What needs to be done →
Take the data below and copy exactly the lines starting at the one with "right knee: (1674, 184)" and finishing at the one with "nose: (379, 144)", both included.

[Start of section]

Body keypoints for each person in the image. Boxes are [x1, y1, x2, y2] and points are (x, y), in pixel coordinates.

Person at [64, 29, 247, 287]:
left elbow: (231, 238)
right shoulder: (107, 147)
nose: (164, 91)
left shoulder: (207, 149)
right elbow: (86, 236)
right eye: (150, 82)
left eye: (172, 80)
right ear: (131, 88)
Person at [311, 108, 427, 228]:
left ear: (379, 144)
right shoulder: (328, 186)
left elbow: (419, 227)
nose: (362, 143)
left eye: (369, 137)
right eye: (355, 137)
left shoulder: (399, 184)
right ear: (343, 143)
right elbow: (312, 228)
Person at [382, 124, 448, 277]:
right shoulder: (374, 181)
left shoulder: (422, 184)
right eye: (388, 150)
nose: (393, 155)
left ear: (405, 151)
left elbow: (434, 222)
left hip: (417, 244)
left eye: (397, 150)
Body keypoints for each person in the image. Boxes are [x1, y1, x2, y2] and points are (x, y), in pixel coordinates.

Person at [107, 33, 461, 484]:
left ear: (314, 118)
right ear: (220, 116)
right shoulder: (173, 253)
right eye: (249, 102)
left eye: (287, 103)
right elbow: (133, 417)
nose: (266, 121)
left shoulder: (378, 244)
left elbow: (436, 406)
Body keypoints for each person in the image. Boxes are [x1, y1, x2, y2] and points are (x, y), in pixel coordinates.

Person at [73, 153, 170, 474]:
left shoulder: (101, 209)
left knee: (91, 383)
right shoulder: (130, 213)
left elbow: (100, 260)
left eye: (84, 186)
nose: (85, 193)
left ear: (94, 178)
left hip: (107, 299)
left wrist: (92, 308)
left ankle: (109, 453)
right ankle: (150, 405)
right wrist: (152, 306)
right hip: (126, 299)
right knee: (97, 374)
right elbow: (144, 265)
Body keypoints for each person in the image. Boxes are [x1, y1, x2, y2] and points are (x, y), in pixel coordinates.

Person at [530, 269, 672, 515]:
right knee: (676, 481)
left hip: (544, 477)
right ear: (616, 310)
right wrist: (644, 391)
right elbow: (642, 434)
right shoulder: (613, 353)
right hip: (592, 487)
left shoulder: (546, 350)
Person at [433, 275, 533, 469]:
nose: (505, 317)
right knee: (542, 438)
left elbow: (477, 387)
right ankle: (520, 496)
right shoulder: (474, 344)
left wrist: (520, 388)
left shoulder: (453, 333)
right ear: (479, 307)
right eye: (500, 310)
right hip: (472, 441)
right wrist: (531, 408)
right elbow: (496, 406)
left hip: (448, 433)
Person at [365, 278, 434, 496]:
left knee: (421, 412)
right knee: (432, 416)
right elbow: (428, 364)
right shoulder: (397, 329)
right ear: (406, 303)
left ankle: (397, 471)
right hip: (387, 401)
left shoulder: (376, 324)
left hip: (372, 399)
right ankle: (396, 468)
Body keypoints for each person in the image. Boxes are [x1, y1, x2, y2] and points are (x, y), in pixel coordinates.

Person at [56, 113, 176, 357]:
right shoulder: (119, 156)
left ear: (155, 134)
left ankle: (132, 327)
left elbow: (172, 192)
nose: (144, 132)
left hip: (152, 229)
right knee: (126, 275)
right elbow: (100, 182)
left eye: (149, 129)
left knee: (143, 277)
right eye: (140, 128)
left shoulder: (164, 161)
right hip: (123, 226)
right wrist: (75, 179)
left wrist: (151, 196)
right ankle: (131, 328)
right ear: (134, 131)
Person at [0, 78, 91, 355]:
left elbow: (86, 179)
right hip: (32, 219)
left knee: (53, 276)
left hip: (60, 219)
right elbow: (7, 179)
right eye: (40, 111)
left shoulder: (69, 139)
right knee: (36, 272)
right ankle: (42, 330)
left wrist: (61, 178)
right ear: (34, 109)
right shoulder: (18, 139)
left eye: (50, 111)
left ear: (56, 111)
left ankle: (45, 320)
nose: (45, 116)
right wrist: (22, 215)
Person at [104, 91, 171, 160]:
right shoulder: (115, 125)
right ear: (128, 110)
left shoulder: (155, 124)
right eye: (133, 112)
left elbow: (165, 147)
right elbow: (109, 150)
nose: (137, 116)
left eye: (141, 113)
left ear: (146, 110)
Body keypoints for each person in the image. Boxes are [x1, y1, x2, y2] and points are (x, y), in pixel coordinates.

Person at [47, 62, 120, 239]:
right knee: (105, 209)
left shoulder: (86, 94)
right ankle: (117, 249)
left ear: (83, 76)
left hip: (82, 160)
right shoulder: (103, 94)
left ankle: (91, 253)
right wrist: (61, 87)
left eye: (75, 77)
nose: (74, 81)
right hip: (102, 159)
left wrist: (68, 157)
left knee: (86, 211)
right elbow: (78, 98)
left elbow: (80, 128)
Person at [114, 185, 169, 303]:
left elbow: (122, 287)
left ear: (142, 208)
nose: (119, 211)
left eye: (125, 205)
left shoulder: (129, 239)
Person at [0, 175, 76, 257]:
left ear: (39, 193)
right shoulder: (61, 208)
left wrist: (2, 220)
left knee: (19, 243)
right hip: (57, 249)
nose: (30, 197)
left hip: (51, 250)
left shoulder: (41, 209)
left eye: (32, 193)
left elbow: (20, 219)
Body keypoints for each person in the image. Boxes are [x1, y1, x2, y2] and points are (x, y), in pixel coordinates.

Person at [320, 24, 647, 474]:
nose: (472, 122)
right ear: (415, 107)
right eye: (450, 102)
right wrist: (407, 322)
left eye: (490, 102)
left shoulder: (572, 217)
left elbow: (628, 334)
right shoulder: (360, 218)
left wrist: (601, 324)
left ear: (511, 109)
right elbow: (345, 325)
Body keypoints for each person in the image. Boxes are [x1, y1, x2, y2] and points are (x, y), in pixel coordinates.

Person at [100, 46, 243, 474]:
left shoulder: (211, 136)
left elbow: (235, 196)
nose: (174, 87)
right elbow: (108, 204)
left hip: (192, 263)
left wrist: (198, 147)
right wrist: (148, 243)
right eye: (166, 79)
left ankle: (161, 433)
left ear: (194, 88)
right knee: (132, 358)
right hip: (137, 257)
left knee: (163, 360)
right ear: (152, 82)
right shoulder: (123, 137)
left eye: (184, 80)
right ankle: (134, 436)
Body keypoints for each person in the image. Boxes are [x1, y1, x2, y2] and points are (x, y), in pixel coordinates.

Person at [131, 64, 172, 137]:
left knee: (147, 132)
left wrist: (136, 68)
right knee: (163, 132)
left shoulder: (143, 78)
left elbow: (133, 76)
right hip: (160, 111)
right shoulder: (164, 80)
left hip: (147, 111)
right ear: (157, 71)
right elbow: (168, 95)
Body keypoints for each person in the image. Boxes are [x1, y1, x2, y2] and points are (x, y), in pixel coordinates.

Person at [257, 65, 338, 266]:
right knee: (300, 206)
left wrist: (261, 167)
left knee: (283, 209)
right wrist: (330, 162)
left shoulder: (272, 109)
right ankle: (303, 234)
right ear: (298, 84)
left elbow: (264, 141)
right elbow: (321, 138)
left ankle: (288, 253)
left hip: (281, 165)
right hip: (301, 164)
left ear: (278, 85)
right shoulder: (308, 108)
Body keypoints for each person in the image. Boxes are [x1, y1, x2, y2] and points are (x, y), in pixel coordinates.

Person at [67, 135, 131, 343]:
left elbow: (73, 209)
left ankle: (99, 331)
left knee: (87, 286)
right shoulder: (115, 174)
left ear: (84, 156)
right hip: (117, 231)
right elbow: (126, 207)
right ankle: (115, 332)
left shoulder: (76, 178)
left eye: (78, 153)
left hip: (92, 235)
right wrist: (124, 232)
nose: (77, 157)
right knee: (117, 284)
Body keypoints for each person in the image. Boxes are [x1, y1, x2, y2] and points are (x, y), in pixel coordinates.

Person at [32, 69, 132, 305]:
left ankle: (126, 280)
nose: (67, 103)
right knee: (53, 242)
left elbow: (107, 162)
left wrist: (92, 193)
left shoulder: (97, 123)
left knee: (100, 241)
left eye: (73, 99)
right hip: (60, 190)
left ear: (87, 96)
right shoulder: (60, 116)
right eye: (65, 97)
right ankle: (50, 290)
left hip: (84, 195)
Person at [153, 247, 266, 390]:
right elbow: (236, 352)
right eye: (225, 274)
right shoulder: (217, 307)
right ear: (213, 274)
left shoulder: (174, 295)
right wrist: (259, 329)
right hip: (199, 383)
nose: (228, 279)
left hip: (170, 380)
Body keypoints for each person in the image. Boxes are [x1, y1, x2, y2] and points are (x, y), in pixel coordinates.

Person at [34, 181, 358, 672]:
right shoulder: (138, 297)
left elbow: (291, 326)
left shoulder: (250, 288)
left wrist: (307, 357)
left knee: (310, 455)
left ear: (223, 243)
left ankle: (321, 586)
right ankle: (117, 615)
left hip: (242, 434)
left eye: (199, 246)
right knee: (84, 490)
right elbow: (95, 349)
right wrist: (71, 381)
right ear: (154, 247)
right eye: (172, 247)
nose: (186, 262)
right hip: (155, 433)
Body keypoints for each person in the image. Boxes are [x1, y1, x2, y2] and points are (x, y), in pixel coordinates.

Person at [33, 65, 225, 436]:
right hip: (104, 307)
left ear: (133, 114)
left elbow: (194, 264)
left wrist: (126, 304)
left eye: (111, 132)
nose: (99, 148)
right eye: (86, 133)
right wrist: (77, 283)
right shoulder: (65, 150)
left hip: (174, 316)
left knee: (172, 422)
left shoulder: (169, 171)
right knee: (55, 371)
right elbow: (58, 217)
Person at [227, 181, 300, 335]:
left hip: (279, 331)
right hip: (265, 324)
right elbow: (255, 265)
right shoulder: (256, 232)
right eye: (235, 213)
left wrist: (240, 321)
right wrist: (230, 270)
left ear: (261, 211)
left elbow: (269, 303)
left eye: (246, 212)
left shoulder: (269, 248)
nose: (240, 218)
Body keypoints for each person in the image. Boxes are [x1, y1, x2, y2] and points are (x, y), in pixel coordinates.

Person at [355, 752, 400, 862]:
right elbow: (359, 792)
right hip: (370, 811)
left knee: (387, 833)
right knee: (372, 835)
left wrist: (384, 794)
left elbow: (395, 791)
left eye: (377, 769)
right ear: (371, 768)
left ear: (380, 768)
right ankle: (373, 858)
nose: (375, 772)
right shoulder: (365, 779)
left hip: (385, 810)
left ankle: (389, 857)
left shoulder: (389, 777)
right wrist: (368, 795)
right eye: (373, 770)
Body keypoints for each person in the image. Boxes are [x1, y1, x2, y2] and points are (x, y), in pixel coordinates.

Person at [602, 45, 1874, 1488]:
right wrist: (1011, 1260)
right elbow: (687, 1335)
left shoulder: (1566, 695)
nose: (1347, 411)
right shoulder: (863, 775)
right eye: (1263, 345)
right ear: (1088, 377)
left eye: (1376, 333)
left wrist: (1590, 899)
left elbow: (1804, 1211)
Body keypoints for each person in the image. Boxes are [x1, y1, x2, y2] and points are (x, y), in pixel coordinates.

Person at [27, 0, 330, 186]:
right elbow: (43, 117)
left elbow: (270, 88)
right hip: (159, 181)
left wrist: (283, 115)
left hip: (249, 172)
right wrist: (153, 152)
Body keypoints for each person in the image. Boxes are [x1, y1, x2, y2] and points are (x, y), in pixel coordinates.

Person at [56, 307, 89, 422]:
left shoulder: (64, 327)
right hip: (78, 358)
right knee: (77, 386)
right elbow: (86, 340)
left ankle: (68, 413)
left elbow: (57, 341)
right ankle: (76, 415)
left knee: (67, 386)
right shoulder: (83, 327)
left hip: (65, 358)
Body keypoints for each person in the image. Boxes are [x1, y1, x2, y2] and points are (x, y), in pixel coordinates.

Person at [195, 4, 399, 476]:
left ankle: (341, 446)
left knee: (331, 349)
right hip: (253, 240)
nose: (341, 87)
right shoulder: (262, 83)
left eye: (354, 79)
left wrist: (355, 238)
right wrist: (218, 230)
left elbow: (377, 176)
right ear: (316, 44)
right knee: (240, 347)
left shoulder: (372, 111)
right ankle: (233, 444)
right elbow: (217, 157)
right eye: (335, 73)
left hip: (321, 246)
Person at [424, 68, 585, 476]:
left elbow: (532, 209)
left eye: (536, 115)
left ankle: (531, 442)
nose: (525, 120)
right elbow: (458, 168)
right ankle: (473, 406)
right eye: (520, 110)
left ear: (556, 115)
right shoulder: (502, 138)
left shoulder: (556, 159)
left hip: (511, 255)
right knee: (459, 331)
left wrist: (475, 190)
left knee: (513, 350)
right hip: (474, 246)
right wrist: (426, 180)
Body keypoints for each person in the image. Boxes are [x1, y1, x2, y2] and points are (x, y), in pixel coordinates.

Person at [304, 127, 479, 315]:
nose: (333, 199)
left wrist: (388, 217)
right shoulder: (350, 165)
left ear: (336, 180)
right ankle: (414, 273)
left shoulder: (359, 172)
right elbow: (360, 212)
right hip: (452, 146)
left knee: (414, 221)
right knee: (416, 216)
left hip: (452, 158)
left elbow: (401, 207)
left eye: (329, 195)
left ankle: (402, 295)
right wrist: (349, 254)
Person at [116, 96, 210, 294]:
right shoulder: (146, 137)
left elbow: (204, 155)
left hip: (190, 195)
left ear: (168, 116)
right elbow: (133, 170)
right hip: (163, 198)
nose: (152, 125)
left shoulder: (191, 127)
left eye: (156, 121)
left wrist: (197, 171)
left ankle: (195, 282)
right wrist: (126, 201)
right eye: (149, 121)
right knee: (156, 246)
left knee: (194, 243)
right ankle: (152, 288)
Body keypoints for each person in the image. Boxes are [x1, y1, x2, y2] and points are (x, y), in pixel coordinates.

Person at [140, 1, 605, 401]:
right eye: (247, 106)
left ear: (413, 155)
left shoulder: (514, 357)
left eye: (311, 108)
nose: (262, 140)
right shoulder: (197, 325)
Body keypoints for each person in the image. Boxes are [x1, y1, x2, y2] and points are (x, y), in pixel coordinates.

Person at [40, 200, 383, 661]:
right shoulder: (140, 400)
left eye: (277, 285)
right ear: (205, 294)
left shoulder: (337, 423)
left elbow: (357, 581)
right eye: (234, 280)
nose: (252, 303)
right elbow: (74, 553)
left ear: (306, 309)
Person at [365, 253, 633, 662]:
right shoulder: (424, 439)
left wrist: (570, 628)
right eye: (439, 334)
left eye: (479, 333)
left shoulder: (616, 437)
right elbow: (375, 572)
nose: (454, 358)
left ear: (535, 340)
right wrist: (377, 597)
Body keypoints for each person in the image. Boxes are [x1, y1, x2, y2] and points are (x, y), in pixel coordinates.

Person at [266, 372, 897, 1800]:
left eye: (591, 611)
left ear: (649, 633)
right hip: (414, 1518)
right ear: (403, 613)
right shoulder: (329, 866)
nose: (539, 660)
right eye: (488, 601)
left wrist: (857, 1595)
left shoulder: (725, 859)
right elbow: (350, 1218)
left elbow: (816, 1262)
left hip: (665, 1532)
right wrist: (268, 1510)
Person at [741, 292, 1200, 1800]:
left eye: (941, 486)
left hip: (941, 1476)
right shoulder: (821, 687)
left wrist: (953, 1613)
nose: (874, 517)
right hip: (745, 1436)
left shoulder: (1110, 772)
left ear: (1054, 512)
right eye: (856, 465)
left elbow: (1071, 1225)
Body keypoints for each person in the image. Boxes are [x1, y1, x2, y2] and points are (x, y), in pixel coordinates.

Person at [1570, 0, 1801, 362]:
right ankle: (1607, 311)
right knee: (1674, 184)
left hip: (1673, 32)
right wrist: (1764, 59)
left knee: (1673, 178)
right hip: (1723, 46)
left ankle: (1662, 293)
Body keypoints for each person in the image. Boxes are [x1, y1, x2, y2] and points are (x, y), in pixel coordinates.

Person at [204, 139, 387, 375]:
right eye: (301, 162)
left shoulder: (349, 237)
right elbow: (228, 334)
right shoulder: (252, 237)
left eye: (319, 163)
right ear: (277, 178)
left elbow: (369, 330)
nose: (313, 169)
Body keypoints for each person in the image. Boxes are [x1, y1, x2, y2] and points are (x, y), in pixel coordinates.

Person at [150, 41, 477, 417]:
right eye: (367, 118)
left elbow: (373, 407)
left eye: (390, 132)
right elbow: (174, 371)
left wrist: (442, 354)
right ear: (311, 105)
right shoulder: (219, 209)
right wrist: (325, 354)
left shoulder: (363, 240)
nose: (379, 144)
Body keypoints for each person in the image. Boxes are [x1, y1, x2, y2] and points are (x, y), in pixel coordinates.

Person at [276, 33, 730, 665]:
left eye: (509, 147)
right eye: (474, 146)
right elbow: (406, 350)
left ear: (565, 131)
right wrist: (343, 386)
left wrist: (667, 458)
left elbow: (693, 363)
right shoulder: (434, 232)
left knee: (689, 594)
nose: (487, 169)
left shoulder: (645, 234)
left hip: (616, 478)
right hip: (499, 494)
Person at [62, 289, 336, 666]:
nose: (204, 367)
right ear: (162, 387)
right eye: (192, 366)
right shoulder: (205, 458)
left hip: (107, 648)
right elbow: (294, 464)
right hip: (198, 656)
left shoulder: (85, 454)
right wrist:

[End of section]

Worked solution →
right knee: (1674, 184)
left hip: (1673, 32)
right wrist: (1764, 59)
left knee: (1673, 178)
right hip: (1723, 46)
left ankle: (1662, 293)
Body keypoints for each person in the image. Boxes are [x1, y1, x2, y2] and points are (x, y), in pixel coordinates.

Person at [204, 139, 387, 375]:
right eye: (301, 162)
left shoulder: (349, 237)
right elbow: (228, 334)
right shoulder: (252, 237)
left eye: (319, 163)
right ear: (277, 178)
left elbow: (369, 330)
nose: (313, 169)
Body keypoints for each person in the image. Boxes are [x1, y1, x2, y2] and points are (x, y), in pixel coordinates.

Person at [150, 41, 477, 417]:
right eye: (367, 118)
left elbow: (373, 407)
left eye: (390, 132)
right elbow: (174, 371)
left wrist: (442, 354)
right ear: (311, 105)
right shoulder: (219, 209)
right wrist: (325, 354)
left shoulder: (363, 240)
nose: (379, 144)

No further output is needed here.